*Aim of the task*
Look for "removed" in the records and copy every line that has it.
Start of Excerpted records
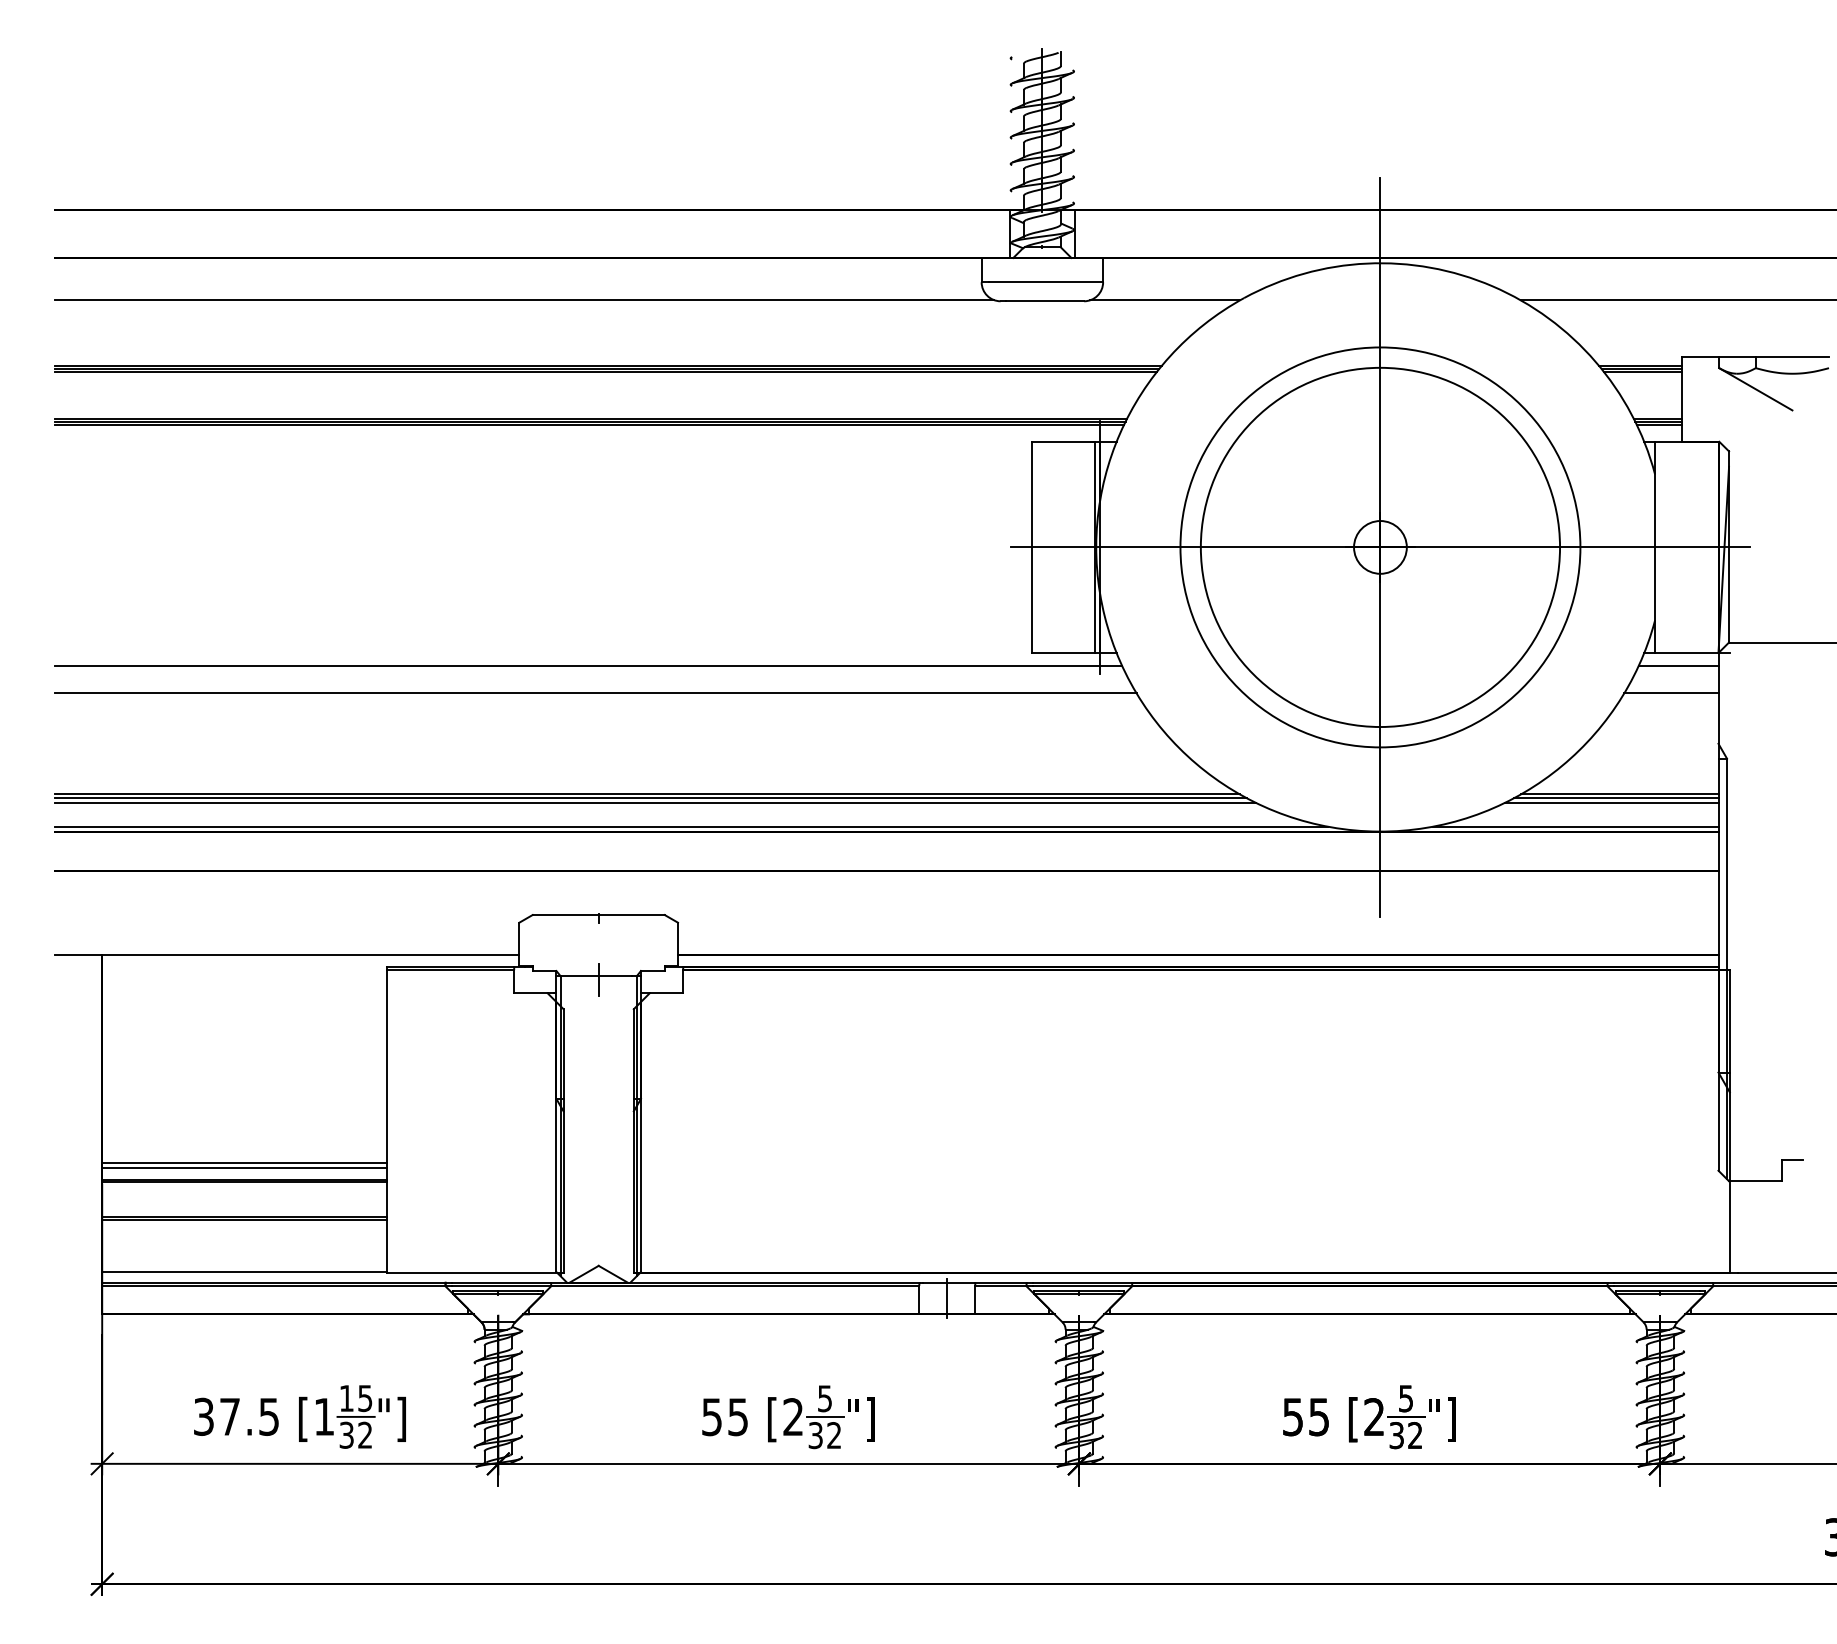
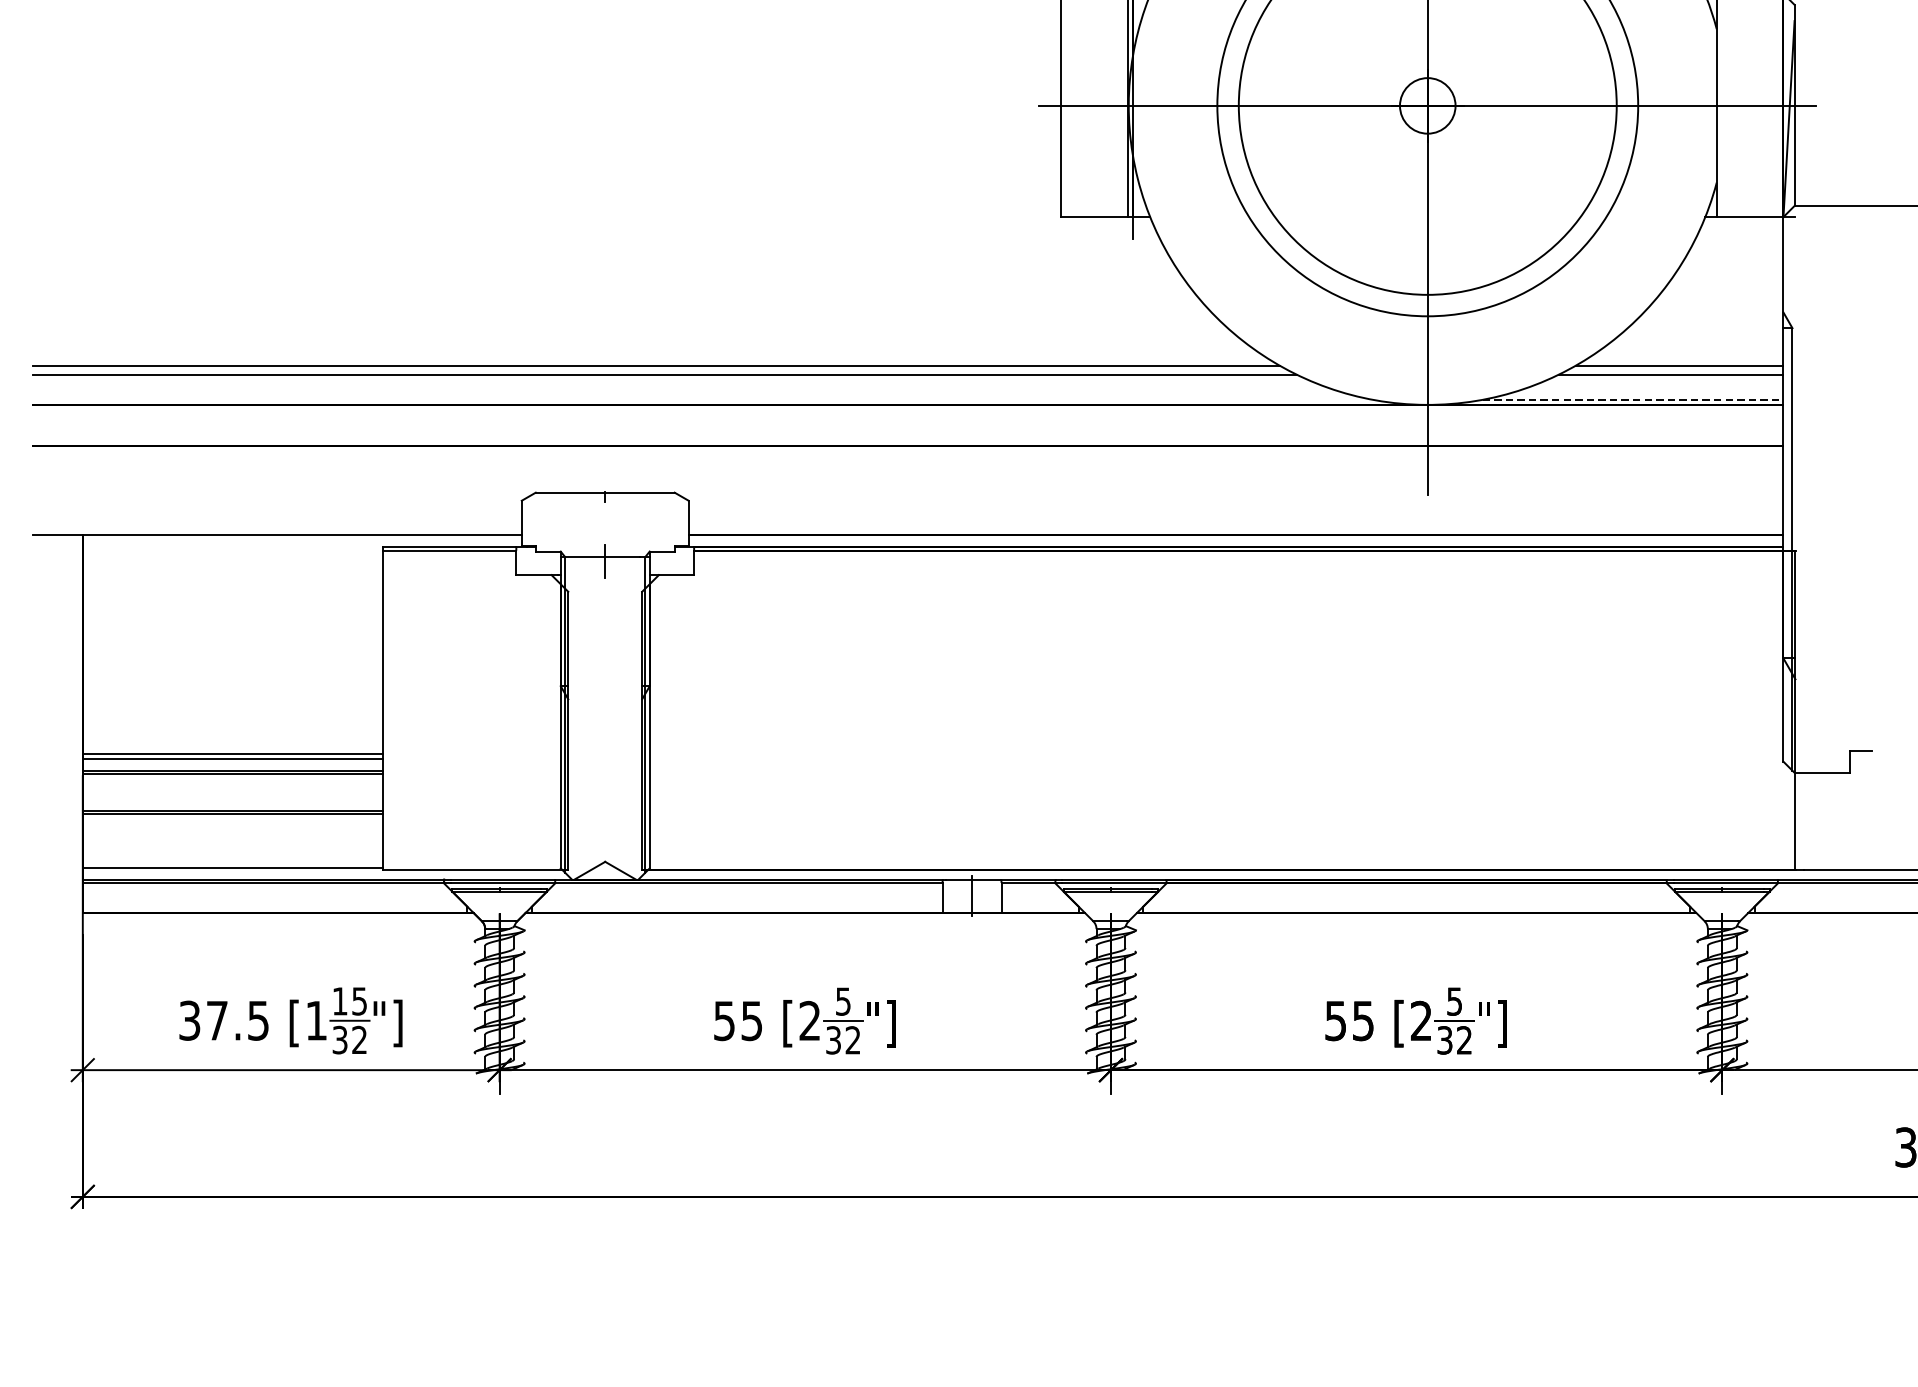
line: (588, 665) -> (594, 230), removed
line: (1678, 665) -> (1741, 230), removed
line: (595, 693) -> (601, 259), removed
line: (1671, 693) -> (1734, 259), removed
line: (650, 798) -> (659, 370), removed
line: (1616, 798) -> (1676, 370), removed
line: (691, 826) -> (702, 399), removed
line: (1575, 826) -> (1633, 399), solid -> dashed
End of Excerpted records
*Output for this task*
line: (588, 665) -> (594, 230), removed
line: (1678, 665) -> (1741, 230), removed
line: (595, 693) -> (601, 259), removed
line: (1671, 693) -> (1734, 259), removed
line: (650, 798) -> (659, 370), removed
line: (1616, 798) -> (1676, 370), removed
line: (691, 826) -> (702, 399), removed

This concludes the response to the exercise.